▸ Text:
Lange Zeit schien es, als könne das Geld wirklich arbeiten: So waren auf den Aktienmärkten der 1990er-Jahre Durchschnittsrenditen von 15% zu holen, die Kurse stiegen enorm. Die Diskrepanz zwischen Börsenwert und tatsächlichem Wert der Unternehmen vergrößerte sich stetig, das (Pyramiden-)Spiel „Der Unternehmen neue Kleider“ endete abrupt (Aktiencrash 2000/2003).
Zwischen 2003 und 2007 gelang noch ein Aktienbubble, in Europa durch die weitere Verunsicherung über die sozialstaatlichen Sicherungssysteme gefördert (Expansion der Pensionsfonds). In den USA begann der Immobilienbubble eine viel größere Rolle zu spielen, Geld arbeitete nun in Form einer Höherbewertung von Häusern. Die „Geldvermehrer“ nützten dies zur Schaffung neuen Finanzkapitals in Form von Krediten an nahezu Mittellose: Als die Immobilienpreise zu fallen begannen, wurden die zu „Wert“papieren gebündelten Hypothekarkredite wertlos (Sommer 2007).

▸ Auszüge der Datensätze:
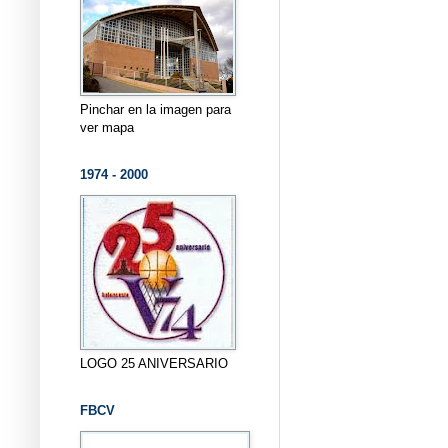
Pinchar en la imagen para
ver mapa
1974 - 2000
LOGO 25 ANIVERSARIO
FBCV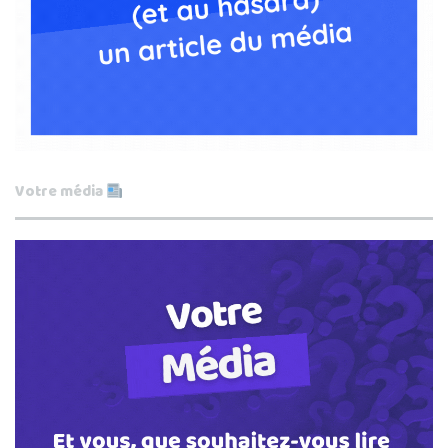
Votre média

▸ Aufgabenstellung: Schreibe aus dem Text über die Aktien- und Immobilienblasen alles von „Lange Zeit schien“ bis hin zu „abrupt (Aktiencrash 2000/2003).“ wortgetreu ab. Die Datensätze spielen für die Bearbeitung keine Rolle.

▸ Lösung:
Lange Zeit schien es, als könne das Geld wirklich arbeiten: So waren auf den Aktienmärkten der 1990er-Jahre Durchschnittsrenditen von 15% zu holen, die Kurse stiegen enorm. Die Diskrepanz zwischen Börsenwert und tatsächlichem Wert der Unternehmen vergrößerte sich stetig, das (Pyramiden-)Spiel „Der Unternehmen neue Kleider“ endete abrupt (Aktiencrash 2000/2003).